**RECORDS FOR PROCESSING**
━━━━
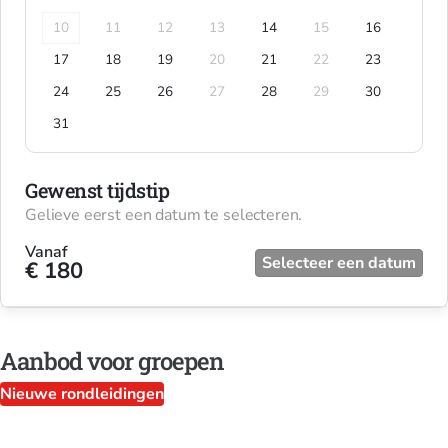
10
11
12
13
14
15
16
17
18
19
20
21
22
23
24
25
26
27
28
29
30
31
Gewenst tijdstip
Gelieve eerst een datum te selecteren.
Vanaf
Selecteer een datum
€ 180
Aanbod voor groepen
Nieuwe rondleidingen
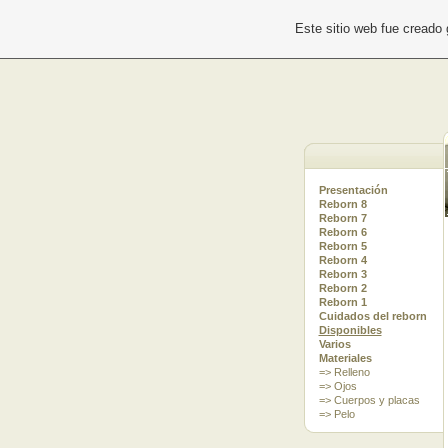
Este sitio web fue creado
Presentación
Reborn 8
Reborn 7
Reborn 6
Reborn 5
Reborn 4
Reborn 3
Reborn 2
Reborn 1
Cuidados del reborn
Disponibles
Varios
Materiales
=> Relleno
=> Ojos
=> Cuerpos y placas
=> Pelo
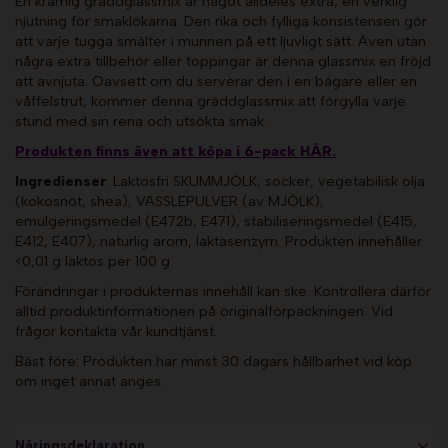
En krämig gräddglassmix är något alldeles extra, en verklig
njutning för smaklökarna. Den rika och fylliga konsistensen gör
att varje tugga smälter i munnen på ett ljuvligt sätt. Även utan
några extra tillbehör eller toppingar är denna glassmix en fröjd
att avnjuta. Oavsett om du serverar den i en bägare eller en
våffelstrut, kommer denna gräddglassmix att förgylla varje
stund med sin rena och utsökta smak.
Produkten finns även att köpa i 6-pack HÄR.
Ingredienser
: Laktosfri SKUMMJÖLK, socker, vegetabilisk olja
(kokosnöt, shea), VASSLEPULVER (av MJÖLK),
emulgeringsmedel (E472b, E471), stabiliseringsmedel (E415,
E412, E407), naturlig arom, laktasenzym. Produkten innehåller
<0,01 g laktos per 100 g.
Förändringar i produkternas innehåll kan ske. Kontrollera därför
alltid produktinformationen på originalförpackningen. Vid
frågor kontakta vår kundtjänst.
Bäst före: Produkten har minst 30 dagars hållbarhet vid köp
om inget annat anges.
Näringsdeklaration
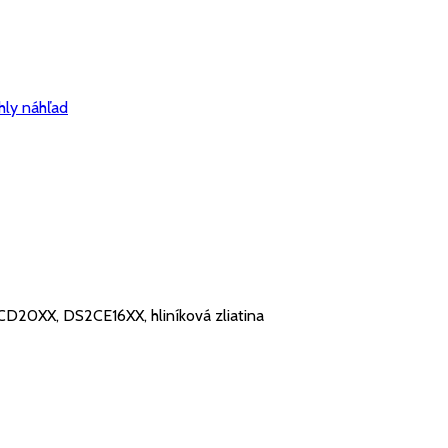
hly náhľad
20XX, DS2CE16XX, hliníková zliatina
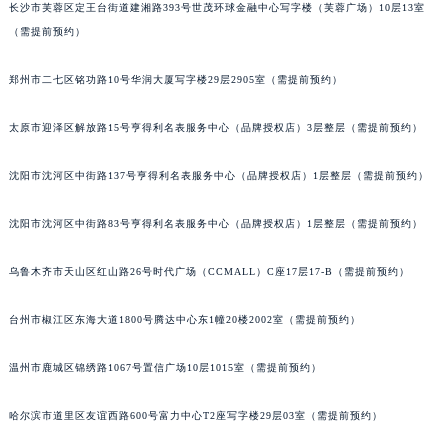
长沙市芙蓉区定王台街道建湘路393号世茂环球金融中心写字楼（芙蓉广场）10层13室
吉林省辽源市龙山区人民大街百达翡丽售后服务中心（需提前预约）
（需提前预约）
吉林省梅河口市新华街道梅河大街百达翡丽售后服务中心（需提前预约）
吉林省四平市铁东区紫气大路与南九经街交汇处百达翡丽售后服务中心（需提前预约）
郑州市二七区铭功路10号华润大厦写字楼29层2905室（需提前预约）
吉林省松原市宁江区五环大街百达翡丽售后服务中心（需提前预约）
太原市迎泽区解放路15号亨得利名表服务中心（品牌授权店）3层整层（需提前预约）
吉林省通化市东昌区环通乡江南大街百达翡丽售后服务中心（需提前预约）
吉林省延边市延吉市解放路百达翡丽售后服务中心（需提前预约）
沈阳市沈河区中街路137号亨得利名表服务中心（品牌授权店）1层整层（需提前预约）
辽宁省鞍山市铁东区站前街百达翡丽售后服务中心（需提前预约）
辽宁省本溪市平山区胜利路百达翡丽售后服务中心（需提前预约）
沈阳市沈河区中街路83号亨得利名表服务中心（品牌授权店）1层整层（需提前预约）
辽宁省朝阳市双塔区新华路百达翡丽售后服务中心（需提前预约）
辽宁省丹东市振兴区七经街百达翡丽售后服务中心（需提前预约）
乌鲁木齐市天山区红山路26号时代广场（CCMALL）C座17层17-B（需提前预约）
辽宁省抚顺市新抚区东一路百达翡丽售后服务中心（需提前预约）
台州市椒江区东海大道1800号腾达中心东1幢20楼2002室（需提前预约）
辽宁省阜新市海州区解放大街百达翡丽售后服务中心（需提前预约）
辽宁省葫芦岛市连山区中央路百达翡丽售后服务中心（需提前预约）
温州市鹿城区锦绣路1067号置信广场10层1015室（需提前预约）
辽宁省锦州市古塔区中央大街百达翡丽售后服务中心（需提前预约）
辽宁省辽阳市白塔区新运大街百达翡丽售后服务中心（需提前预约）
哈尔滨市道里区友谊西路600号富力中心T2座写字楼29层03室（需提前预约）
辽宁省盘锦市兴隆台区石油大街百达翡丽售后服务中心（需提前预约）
━━━━
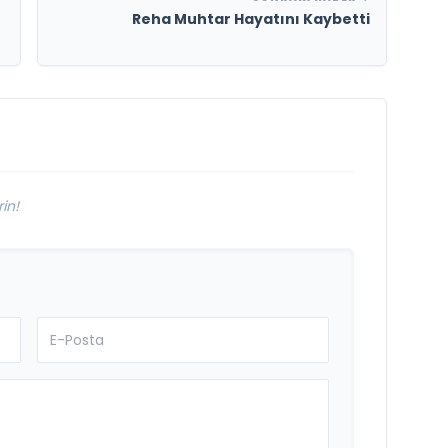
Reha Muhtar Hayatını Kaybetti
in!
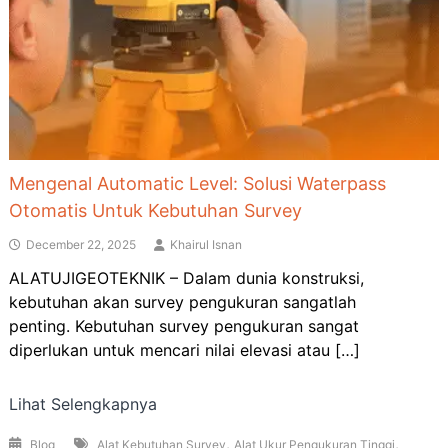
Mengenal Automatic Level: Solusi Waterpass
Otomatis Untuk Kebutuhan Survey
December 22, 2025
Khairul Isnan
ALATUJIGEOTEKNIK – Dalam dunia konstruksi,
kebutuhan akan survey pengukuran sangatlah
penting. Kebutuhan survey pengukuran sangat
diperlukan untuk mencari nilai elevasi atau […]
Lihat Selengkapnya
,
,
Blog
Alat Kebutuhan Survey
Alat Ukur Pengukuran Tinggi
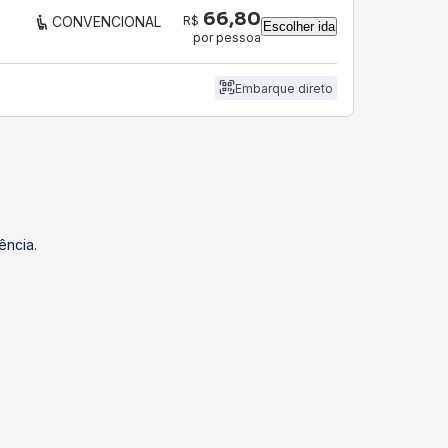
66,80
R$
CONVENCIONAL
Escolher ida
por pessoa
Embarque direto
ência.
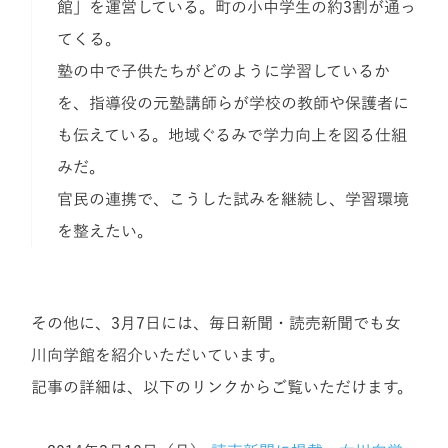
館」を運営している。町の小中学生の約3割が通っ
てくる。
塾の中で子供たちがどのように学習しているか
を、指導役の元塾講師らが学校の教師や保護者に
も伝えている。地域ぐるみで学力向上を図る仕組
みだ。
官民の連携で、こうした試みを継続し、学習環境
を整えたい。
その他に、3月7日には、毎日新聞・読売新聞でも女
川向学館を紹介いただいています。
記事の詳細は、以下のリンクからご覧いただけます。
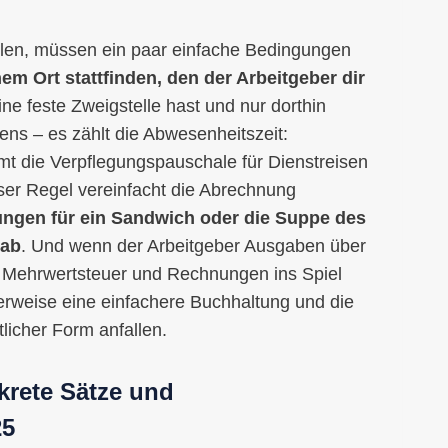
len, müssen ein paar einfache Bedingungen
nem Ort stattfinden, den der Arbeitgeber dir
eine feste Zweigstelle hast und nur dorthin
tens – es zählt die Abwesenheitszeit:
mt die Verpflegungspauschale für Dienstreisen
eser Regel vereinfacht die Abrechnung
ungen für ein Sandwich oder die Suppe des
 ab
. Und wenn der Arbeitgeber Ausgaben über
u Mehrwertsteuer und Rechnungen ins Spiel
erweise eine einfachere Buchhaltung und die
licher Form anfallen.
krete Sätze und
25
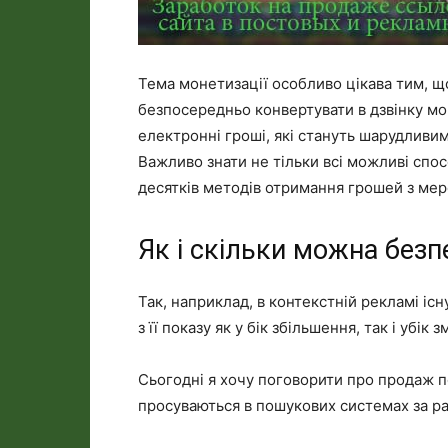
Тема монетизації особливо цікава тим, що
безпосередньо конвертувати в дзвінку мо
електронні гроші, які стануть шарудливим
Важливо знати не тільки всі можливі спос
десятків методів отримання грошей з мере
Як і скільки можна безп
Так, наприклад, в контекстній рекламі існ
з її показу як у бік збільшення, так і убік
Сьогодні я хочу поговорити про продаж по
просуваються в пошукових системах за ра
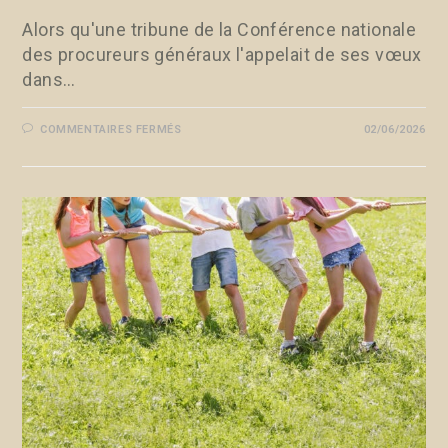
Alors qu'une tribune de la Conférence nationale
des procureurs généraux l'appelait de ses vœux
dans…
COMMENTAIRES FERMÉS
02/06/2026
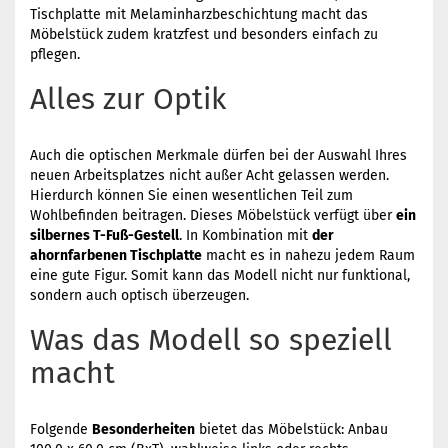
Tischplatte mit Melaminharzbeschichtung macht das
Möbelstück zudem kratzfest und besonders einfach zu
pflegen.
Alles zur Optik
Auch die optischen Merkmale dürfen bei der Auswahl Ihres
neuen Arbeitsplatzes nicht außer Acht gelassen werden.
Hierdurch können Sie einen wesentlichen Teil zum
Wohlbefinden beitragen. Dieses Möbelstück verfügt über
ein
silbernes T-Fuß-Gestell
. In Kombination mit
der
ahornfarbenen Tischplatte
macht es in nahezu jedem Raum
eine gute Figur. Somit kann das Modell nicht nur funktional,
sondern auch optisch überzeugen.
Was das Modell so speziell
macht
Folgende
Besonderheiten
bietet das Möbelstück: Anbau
━━━━
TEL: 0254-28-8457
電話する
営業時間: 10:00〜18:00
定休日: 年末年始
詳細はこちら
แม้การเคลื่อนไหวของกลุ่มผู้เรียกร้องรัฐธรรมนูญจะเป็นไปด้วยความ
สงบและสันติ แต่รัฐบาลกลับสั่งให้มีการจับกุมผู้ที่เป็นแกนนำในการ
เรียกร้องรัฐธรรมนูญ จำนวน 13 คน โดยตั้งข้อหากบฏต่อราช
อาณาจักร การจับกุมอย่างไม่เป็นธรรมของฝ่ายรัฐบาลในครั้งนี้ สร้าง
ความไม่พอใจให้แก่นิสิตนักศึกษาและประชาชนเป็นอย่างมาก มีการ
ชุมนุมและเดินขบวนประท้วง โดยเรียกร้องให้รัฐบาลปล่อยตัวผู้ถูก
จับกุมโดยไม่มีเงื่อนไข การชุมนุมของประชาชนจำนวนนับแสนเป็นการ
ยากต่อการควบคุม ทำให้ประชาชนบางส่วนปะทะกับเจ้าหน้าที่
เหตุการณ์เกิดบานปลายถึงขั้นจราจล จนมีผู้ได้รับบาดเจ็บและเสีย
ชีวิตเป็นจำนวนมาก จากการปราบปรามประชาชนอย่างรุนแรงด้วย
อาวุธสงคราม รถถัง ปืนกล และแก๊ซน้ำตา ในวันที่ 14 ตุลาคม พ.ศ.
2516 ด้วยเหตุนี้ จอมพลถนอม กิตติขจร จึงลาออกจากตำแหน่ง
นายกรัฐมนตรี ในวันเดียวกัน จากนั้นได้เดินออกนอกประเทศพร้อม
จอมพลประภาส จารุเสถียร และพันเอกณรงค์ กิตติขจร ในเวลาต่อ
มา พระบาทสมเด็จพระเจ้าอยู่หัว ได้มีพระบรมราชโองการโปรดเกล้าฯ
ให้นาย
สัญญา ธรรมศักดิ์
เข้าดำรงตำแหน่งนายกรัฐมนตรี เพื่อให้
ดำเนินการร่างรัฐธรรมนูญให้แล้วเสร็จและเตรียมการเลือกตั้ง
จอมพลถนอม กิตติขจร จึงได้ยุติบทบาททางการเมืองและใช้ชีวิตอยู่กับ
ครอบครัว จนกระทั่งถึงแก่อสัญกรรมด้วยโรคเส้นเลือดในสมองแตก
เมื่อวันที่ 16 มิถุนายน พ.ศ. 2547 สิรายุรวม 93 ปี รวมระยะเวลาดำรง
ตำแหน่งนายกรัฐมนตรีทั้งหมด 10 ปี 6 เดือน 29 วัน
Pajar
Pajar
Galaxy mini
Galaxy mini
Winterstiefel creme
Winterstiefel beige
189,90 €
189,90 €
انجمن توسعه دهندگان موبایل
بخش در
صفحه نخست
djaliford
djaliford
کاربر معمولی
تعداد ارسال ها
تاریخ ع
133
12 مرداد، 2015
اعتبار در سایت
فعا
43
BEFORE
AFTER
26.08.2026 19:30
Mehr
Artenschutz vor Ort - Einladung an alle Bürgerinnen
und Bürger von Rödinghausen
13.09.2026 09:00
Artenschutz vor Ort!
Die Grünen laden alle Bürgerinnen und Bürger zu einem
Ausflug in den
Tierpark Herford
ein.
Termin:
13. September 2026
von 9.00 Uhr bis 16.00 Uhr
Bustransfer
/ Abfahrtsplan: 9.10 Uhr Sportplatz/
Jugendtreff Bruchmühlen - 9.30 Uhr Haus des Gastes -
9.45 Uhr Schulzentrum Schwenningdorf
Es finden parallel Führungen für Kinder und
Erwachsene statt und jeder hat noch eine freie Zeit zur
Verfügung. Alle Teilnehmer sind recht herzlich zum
━━━━
**YOUR GOAL**
Copy the records above exactly, beginning at the line that contains "اعتبار در سایت" and stopping after the line that contains "Verfügung. Alle Teilnehmer".

**RESPONSE TO THE EXERCISE**
اعتبار در سایت
فعا
43
BEFORE
AFTER
26.08.2026 19:30
Mehr
Artenschutz vor Ort - Einladung an alle Bürgerinnen
und Bürger von Rödinghausen
13.09.2026 09:00
Artenschutz vor Ort!
Die Grünen laden alle Bürgerinnen und Bürger zu einem
Ausflug in den
Tierpark Herford
ein.
Termin:
13. September 2026
von 9.00 Uhr bis 16.00 Uhr
Bustransfer
/ Abfahrtsplan: 9.10 Uhr Sportplatz/
Jugendtreff Bruchmühlen - 9.30 Uhr Haus des Gastes -
9.45 Uhr Schulzentrum Schwenningdorf
Es finden parallel Führungen für Kinder und
Erwachsene statt und jeder hat noch eine freie Zeit zur
Verfügung. Alle Teilnehmer sind recht herzlich zum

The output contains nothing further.